Phase 3: Management of active data
The focus in this phase is to manage active data which involves developing services to facilitate data management during the active stage of research. When the survey was conducted, it was established that 75% (six of the eight respondents) used personal computers and laptops; USB drives, external hard drives, CDs and DVDs to store their research data. Two of the participants were using cloud storage such as Dropbox, Google drive and OneDrive to store their research data. None of the respondents indicated the use of managed data repositories or central storage of research data. This phase therefore, includes ensuring that sufficient data storage capacity that will enable researchers to store, access, and share their research data during collaboration. It does also require that researchers are made aware of storage facilities in the cloud that are more reliable.
The library is expecting to participate but not to lead activities linked to this phase. It is anticipated that change management activities would need to be planned and that this phase would have to be well underway before the last phase could be implemented.
Phase 4: Data selection and preservation
The phase addresses issues related to identifying those datasets that are irreplaceable, data with high value.
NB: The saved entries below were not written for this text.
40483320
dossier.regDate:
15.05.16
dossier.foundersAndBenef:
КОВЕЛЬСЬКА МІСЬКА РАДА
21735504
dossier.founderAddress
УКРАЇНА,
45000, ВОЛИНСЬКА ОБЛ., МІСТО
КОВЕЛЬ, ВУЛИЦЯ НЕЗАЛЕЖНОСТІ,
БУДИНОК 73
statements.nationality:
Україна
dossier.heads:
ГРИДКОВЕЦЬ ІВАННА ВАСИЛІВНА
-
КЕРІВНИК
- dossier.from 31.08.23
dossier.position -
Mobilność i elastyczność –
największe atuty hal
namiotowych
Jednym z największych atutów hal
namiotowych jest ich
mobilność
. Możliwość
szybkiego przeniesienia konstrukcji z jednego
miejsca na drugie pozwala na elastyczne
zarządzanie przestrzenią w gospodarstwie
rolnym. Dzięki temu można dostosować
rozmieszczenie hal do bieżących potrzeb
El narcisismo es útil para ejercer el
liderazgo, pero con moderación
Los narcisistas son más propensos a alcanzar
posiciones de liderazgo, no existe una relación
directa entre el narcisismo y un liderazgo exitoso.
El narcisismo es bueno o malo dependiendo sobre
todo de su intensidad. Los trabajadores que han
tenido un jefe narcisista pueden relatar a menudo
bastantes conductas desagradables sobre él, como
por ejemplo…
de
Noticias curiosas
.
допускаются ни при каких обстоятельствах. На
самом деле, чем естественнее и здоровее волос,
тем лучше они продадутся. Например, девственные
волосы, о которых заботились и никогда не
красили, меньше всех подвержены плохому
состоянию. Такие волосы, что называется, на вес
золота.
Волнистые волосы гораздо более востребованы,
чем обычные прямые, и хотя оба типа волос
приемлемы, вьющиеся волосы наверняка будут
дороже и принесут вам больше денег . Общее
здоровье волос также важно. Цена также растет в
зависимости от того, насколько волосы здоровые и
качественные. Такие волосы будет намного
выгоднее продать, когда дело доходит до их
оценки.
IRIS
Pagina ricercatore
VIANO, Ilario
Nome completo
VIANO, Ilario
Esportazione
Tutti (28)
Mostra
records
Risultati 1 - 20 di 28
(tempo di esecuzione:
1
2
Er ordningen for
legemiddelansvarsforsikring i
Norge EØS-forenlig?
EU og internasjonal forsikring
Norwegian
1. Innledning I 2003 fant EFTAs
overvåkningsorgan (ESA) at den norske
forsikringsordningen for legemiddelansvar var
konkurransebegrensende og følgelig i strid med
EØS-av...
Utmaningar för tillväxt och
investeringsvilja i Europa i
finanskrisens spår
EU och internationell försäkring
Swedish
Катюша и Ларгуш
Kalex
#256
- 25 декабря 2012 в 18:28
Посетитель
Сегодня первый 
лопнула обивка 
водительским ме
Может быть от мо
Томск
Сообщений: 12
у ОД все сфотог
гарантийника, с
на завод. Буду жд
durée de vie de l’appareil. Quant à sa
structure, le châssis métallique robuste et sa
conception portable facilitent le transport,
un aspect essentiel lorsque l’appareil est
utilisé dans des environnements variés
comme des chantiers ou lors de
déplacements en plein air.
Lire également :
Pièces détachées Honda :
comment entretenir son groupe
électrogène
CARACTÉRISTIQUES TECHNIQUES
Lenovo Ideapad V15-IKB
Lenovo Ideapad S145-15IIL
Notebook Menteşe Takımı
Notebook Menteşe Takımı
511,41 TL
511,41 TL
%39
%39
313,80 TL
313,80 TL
The development of data selection criteria is core to this phase because it will not be possible to retain all data. Similarly deposit agreement(s), deposit tools, and the development of guidance documentation also need attention.
This phase requires leadership and project management from the library but it is anticipated that the phase will not be initiated before phases one and two are well understood and the required outputs are in place. On the other hand, the library could expect participation from other stakeholders but these activities could be regarded as the library’s responsibility. If the library still has, by then, not developed the necessary skills to do so, knowledgeable experts would have to be contracted in to ensure that all valuable datasets are curated for the longer term.
5.2. Sustainability of RDM services at the university
An RDM implementation project is only as good as the associated sustainability plan. To most institutions, also the University of Dodoma, RDM represents a completely new programme of work that will bring about both organisational and behavioural changes. Creating and accepting a long-term strategy for RDM would surface the resources needed so that sustainability could be ensured by the institution.
Sustainability is seen as part of the initial stage (phase 1) of the RDM implementation project While RDM was accepted as a necessity the actual costs and expenditures still have to be determined. Clearly stating RDM long-term goals, while keeping in mind the institutions’ mission and considering these in the context of the cost implications will provide an opportunity for university management to show commitment towards securing the resources for the sustainability of the services. University management is currently considering the financial implications.
In the absence of a sustainability plan the library still has a responsibility to develop the skills of the library staff and to support researchers with relevant services. As part of the sustainability of the second phase, described above, it is essential that the library remains actively involved by identifying alternative, often free, services and resources that are available to individual researchers.
Not having an RDM policy in place at the institution is no excuse for any library to not develop RDM skills nor not to provide RDM services. By considering the RDM implementation phases described in section 5.1, RDM components and services, identified from the literature as good practice, could be developed and systematically implemented by the University of Dodoma library. In doing so it will raise awareness within the institution and in the longer term it will ensure that the university’s research data is made accessible to the international community.